## TO DO:
Scan the entries below for the word "README". Copy each line that has it.

## DATA LISTING:
━━━━━━━━━━━━━━━━━━━━━━━━━━━━━━

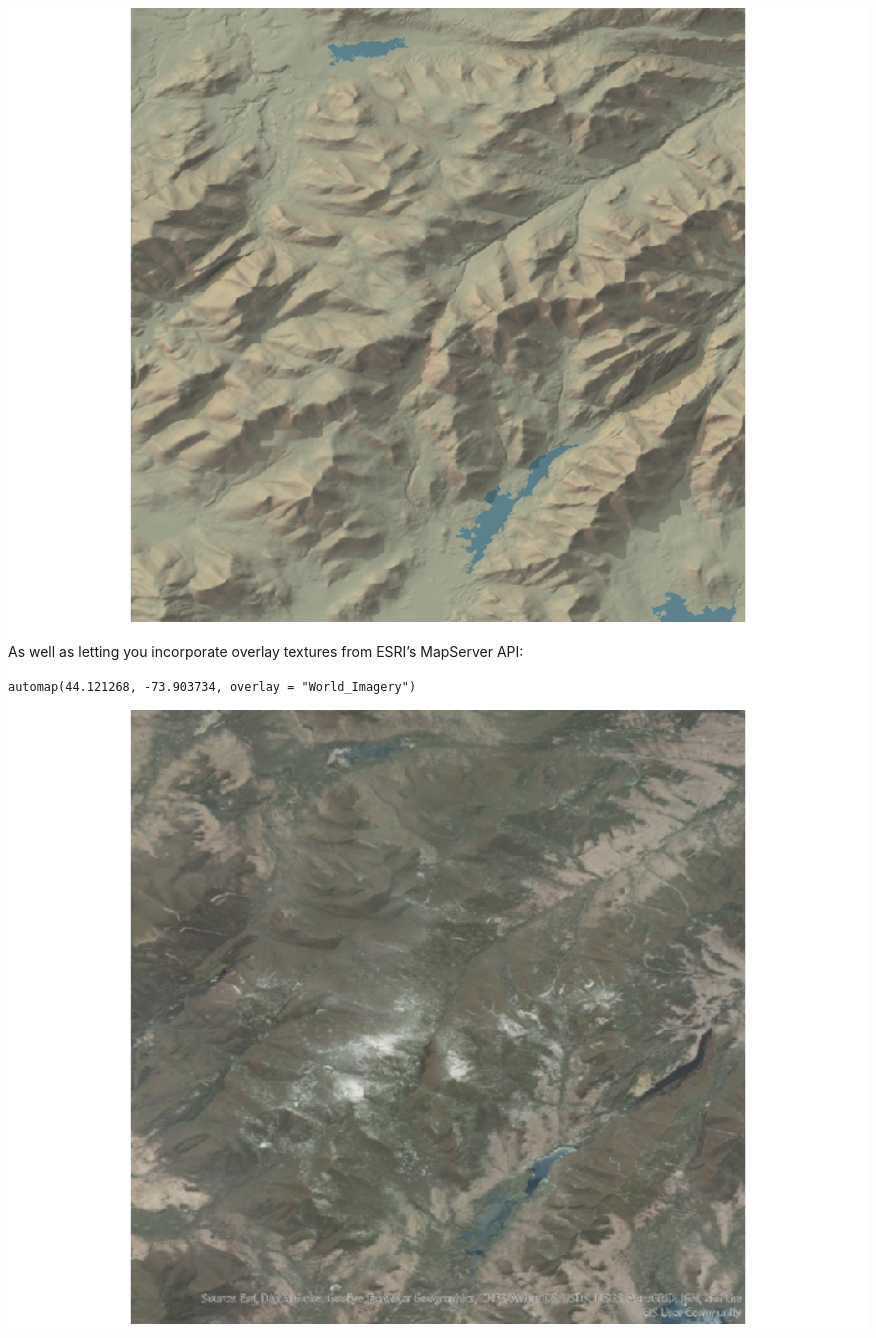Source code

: <img src="man/figures/README-johns_brook_basic-1.png" width="100%" />

As well as letting you incorporate overlay textures from ESRI’s
MapServer API:

    automap(44.121268, -73.903734, overlay = "World_Imagery")

<img src="man/figures/README-johns_brook_overlay-1.png" width="100%" />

━━━━━━━━━━━━━━━━━━━━━━━━━━━━━━

## SOLVED PROBLEM:
: <img src="man/figures/README-johns_brook_basic-1.png" width="100%" />
<img src="man/figures/README-johns_brook_overlay-1.png" width="100%" />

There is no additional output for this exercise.